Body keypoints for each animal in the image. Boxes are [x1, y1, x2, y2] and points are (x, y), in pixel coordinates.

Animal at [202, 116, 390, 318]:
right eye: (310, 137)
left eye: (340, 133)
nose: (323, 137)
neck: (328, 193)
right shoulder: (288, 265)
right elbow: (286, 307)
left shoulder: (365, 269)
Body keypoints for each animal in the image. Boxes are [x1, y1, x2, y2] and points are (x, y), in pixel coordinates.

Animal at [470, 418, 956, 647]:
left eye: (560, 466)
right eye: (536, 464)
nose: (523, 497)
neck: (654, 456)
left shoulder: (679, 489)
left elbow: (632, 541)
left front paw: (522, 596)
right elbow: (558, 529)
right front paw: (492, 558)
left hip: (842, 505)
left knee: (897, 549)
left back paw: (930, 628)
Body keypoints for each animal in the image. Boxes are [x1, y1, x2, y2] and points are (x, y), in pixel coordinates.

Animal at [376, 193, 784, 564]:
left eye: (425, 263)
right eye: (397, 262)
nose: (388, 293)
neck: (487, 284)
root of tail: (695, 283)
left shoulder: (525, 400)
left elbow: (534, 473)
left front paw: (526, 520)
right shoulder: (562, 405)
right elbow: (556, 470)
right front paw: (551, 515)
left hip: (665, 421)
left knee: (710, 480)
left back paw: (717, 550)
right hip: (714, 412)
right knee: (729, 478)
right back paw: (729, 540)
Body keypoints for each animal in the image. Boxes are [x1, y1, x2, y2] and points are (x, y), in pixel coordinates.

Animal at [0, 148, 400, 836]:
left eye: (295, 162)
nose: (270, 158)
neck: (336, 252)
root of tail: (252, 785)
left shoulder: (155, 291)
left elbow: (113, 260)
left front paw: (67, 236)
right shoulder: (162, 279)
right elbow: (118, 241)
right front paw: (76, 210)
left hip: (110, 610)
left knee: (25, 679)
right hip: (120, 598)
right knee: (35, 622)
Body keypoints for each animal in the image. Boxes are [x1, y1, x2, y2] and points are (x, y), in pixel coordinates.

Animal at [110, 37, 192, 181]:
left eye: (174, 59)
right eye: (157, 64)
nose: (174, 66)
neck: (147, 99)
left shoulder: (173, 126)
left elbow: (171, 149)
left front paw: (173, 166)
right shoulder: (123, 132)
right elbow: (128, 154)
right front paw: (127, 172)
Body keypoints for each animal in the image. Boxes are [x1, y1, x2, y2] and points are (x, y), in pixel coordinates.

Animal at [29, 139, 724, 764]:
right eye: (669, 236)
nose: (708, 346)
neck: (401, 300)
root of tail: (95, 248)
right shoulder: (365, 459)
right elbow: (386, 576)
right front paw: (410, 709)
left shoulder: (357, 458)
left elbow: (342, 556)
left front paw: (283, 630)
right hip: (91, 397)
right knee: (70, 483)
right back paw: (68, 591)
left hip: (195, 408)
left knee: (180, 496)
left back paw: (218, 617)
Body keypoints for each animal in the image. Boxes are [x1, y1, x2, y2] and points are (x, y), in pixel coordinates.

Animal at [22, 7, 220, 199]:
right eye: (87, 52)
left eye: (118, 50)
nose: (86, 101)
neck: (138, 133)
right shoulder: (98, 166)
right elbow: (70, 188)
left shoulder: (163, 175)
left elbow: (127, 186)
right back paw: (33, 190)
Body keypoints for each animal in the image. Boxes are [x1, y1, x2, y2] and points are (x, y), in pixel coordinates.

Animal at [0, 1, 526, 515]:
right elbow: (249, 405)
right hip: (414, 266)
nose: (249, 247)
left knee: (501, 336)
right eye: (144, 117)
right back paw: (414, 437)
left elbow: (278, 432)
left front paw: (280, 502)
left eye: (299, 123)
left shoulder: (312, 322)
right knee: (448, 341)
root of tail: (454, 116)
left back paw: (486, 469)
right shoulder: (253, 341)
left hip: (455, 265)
------
- **Try it**: Every line that includes "knee" must be copied from the material above.

- **Exercise result**:
left knee: (897, 549)
left knee: (710, 480)
right knee: (729, 478)
left knee: (25, 679)
right knee: (35, 622)
right knee: (70, 483)
left knee: (180, 496)
left knee: (501, 336)
right knee: (448, 341)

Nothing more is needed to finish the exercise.